• [TRY IT]:
Repeat every record below exactly, leaving out the pictures.

(Collected data)

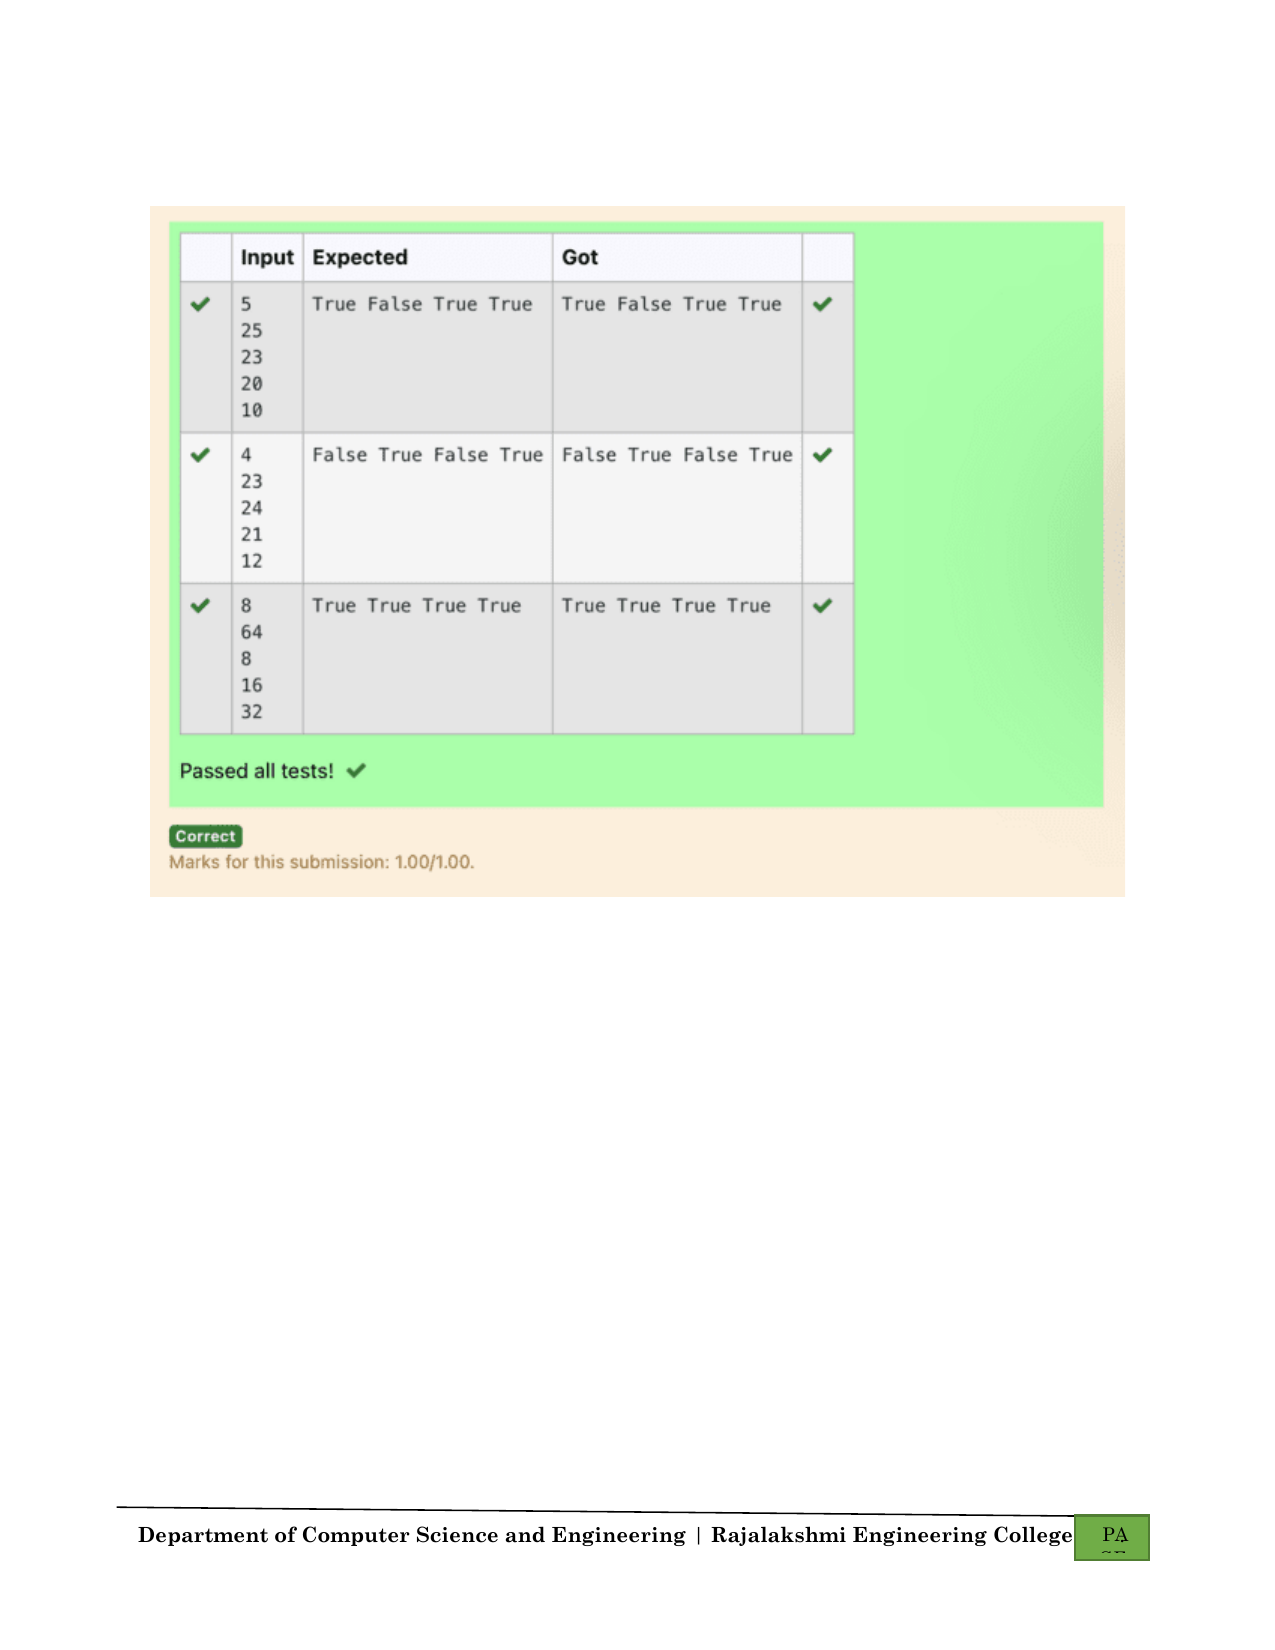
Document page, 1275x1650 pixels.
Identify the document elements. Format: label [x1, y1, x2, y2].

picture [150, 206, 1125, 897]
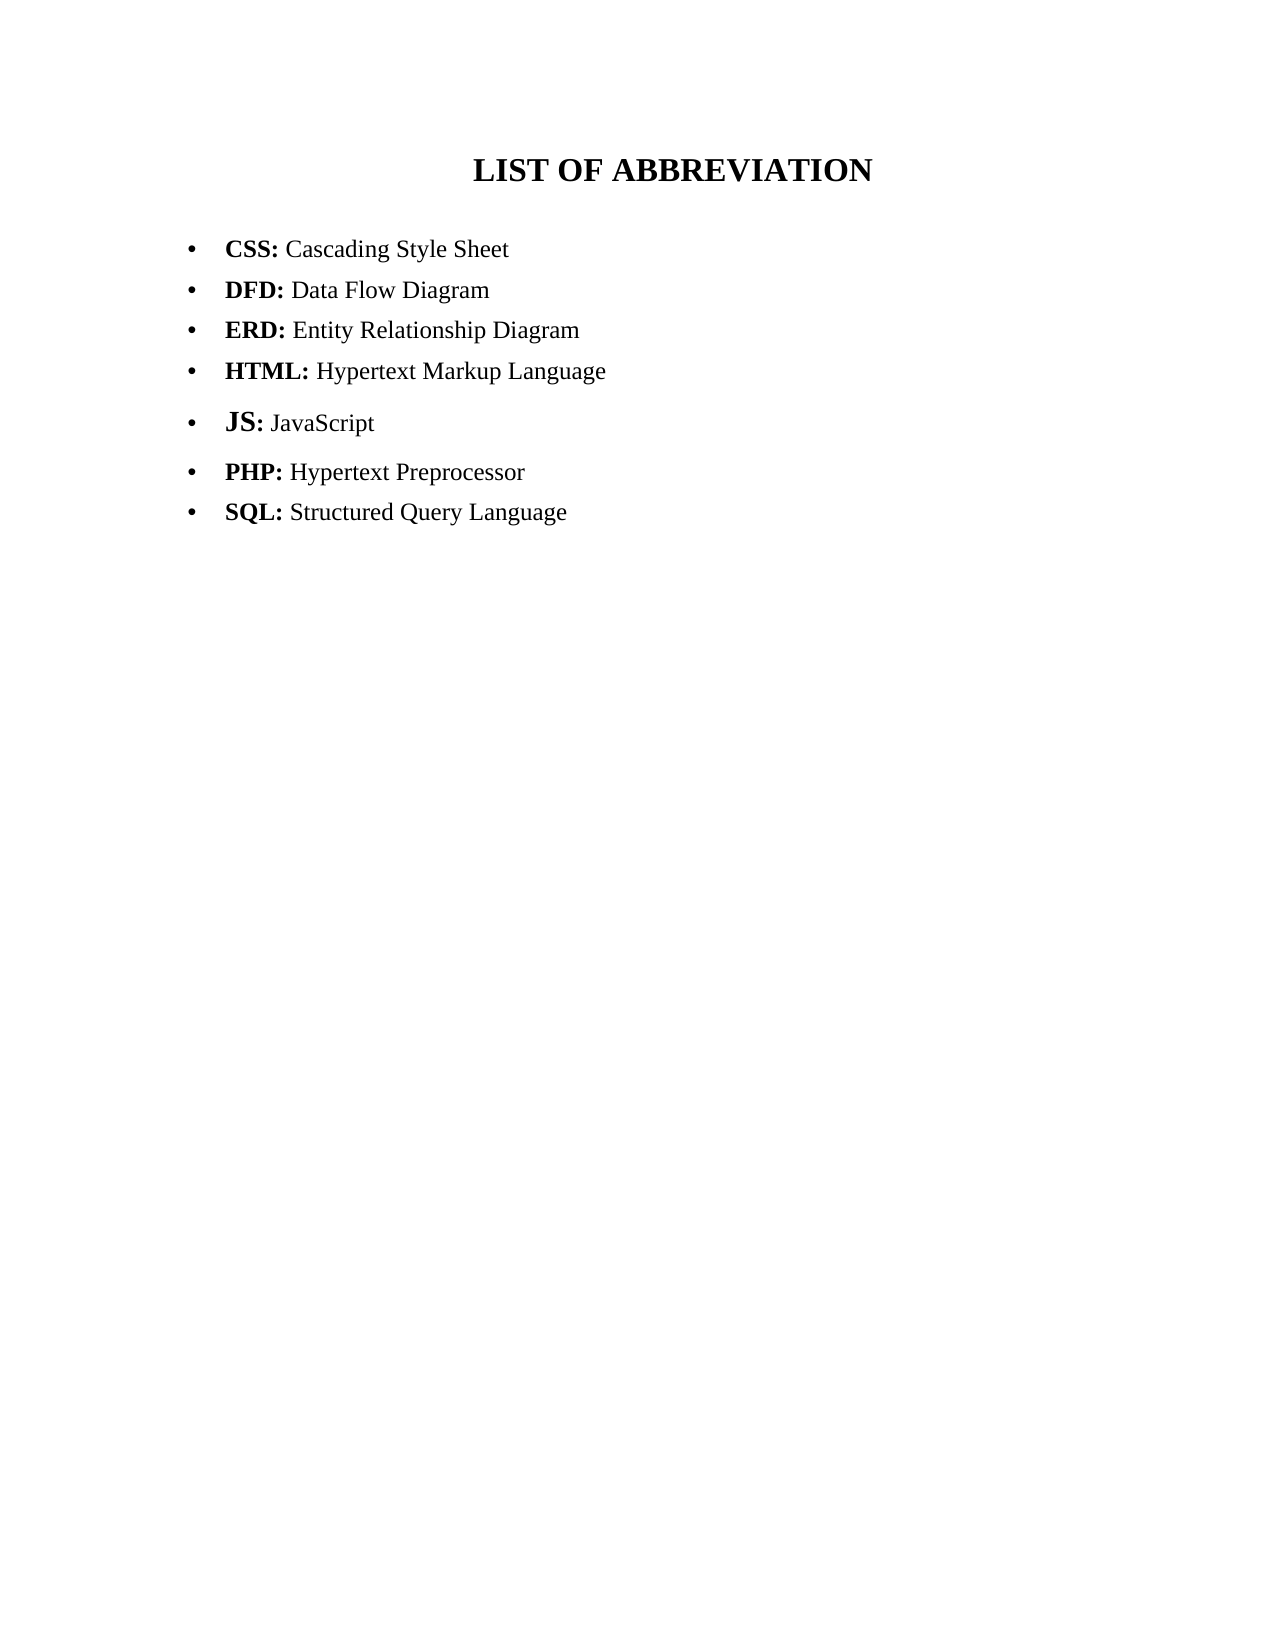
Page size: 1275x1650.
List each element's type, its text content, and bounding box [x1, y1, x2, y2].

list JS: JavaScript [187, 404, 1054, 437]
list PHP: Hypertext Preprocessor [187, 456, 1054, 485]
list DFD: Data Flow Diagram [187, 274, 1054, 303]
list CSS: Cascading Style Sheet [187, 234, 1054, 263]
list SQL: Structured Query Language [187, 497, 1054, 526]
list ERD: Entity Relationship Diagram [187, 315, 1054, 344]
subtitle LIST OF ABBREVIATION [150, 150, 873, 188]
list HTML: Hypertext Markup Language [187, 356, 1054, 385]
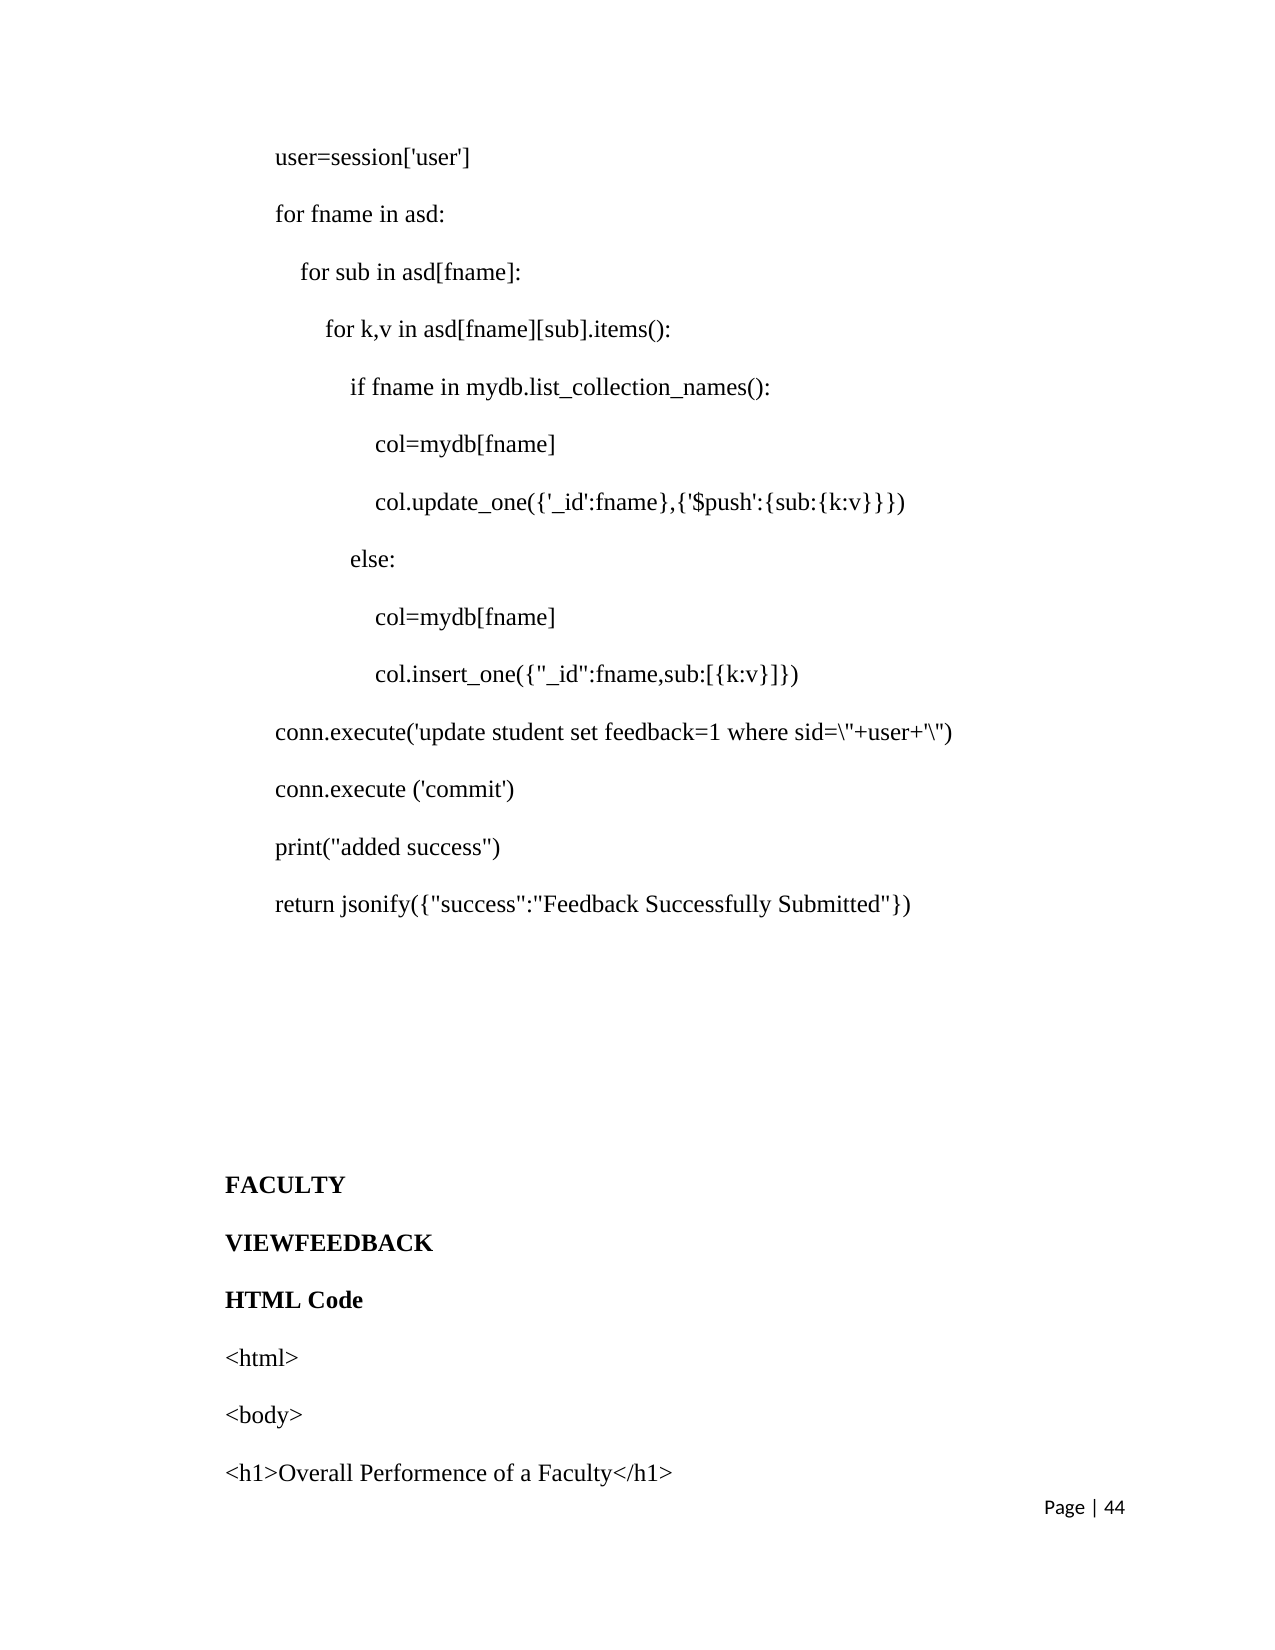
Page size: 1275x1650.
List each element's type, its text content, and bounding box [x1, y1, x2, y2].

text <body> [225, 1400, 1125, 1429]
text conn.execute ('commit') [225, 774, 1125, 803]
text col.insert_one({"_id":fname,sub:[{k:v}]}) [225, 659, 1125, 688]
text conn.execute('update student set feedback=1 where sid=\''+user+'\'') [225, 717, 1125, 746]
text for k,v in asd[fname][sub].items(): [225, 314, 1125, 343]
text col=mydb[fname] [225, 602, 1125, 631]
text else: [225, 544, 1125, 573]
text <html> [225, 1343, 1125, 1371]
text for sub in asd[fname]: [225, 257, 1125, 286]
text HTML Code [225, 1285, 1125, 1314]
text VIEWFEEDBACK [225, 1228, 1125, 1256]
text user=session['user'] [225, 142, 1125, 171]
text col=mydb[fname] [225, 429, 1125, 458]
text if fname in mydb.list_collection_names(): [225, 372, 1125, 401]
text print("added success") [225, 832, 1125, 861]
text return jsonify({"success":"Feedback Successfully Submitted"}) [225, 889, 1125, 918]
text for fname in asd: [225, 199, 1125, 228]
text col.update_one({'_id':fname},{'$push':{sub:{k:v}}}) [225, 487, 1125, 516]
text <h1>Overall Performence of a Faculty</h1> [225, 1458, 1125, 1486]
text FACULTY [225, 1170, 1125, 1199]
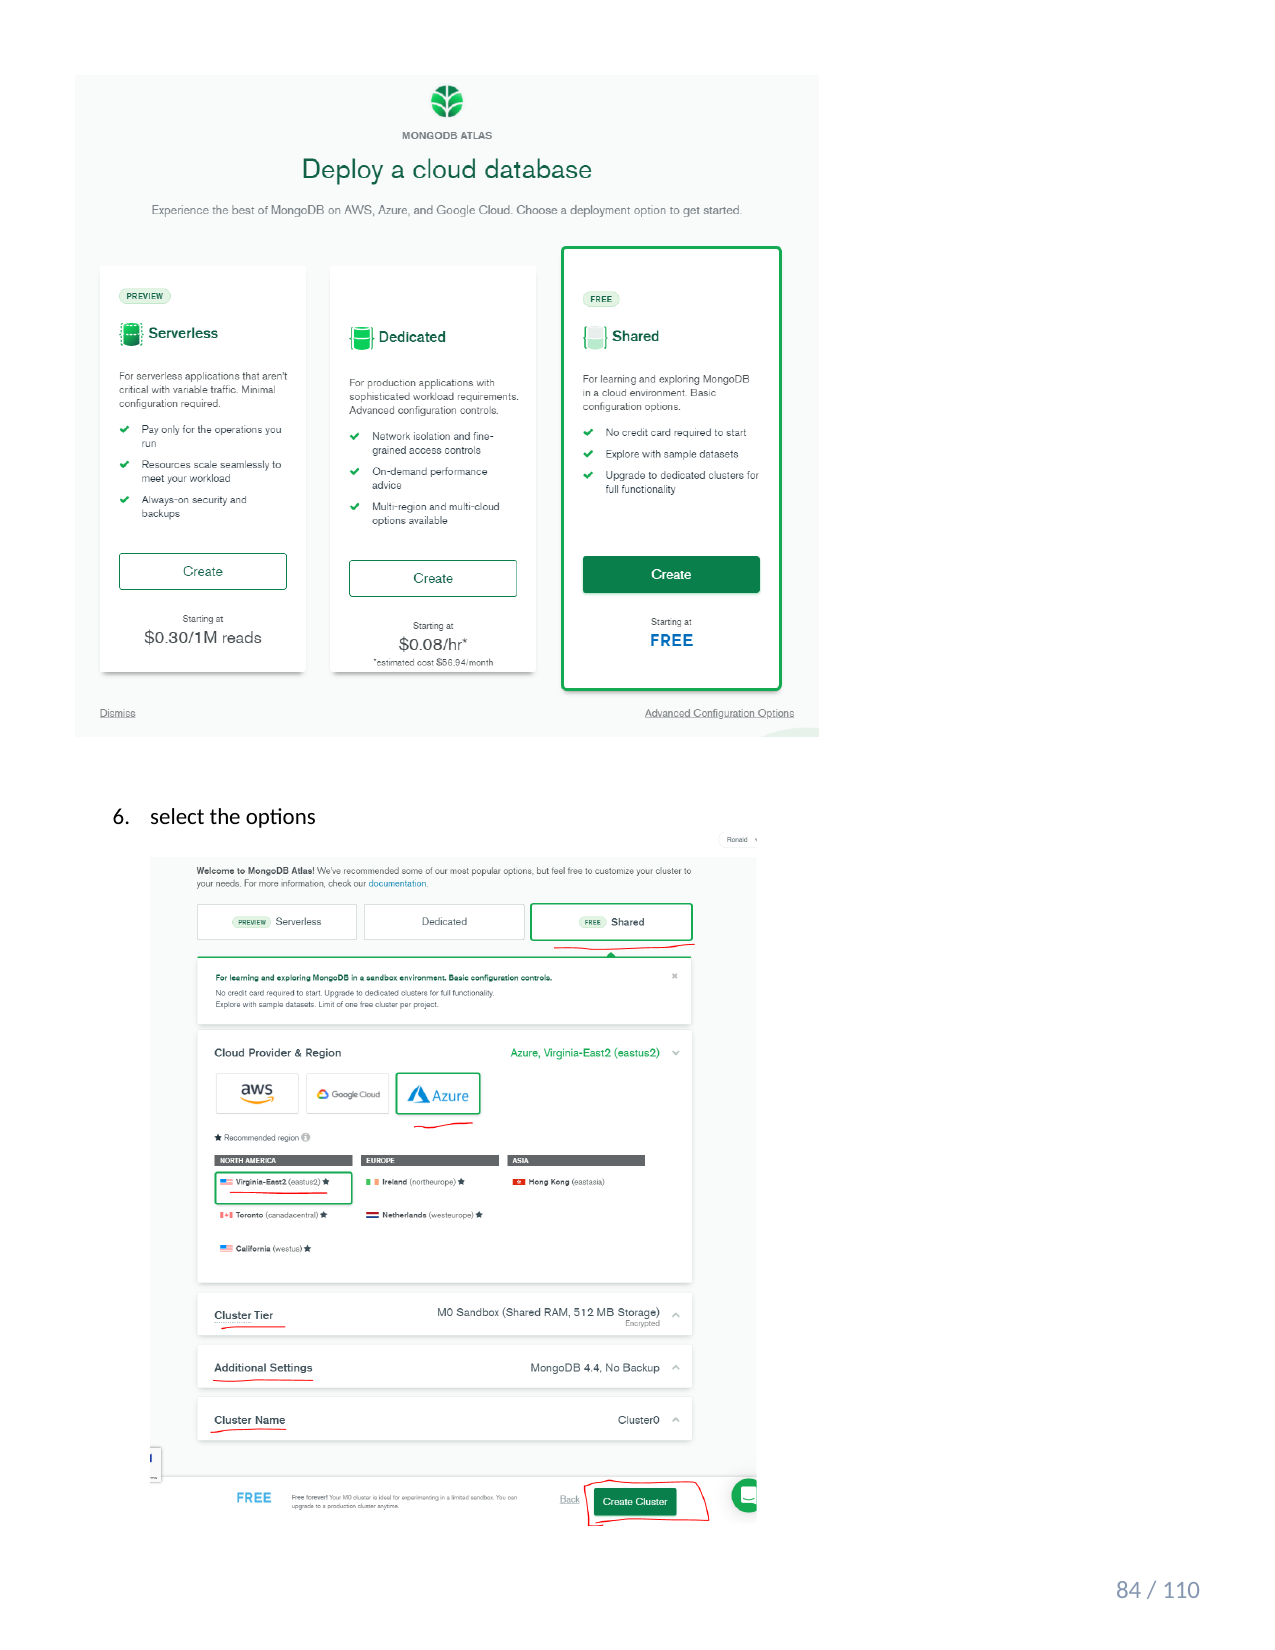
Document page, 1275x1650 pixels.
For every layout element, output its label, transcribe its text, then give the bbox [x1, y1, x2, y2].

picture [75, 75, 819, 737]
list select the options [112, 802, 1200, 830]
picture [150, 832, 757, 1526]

• [ANSWER TO THE EXERCISE]:
Document page, 1275x1650 pixels.
Identify the document elements. Format: label [x1, y1, x2, y2].

picture [150, 206, 1125, 897]
Page size: 1275x1650.
List each element's type, its text content, and bounding box [x1, y1, x2, y2].

list JS: JavaScript [187, 404, 1054, 437]
list PHP: Hypertext Preprocessor [187, 456, 1054, 485]
list DFD: Data Flow Diagram [187, 274, 1054, 303]
list CSS: Cascading Style Sheet [187, 234, 1054, 263]
list SQL: Structured Query Language [187, 497, 1054, 526]
list ERD: Entity Relationship Diagram [187, 315, 1054, 344]
subtitle LIST OF ABBREVIATION [150, 150, 873, 188]
list HTML: Hypertext Markup Language [187, 356, 1054, 385]
Page size: 1275x1650.
List each element's type, its text content, and bounding box [x1, y1, x2, y2].

text <body> [225, 1400, 1125, 1429]
text conn.execute ('commit') [225, 774, 1125, 803]
text col.insert_one({"_id":fname,sub:[{k:v}]}) [225, 659, 1125, 688]
text conn.execute('update student set feedback=1 where sid=\''+user+'\'') [225, 717, 1125, 746]
text for k,v in asd[fname][sub].items(): [225, 314, 1125, 343]
text col=mydb[fname] [225, 602, 1125, 631]
text else: [225, 544, 1125, 573]
text <html> [225, 1343, 1125, 1371]
text for sub in asd[fname]: [225, 257, 1125, 286]
text HTML Code [225, 1285, 1125, 1314]
text VIEWFEEDBACK [225, 1228, 1125, 1256]
text user=session['user'] [225, 142, 1125, 171]
text col=mydb[fname] [225, 429, 1125, 458]
text if fname in mydb.list_collection_names(): [225, 372, 1125, 401]
text print("added success") [225, 832, 1125, 861]
text return jsonify({"success":"Feedback Successfully Submitted"}) [225, 889, 1125, 918]
text for fname in asd: [225, 199, 1125, 228]
text col.update_one({'_id':fname},{'$push':{sub:{k:v}}}) [225, 487, 1125, 516]
text <h1>Overall Performence of a Faculty</h1> [225, 1458, 1125, 1486]
text FACULTY [225, 1170, 1125, 1199]
Document page, 1275x1650 pixels.
For every layout element, output its label, transcribe its text, then give the bbox [x1, y1, x2, y2].

picture [75, 75, 819, 737]
list select the options [112, 802, 1200, 830]
picture [150, 832, 757, 1526]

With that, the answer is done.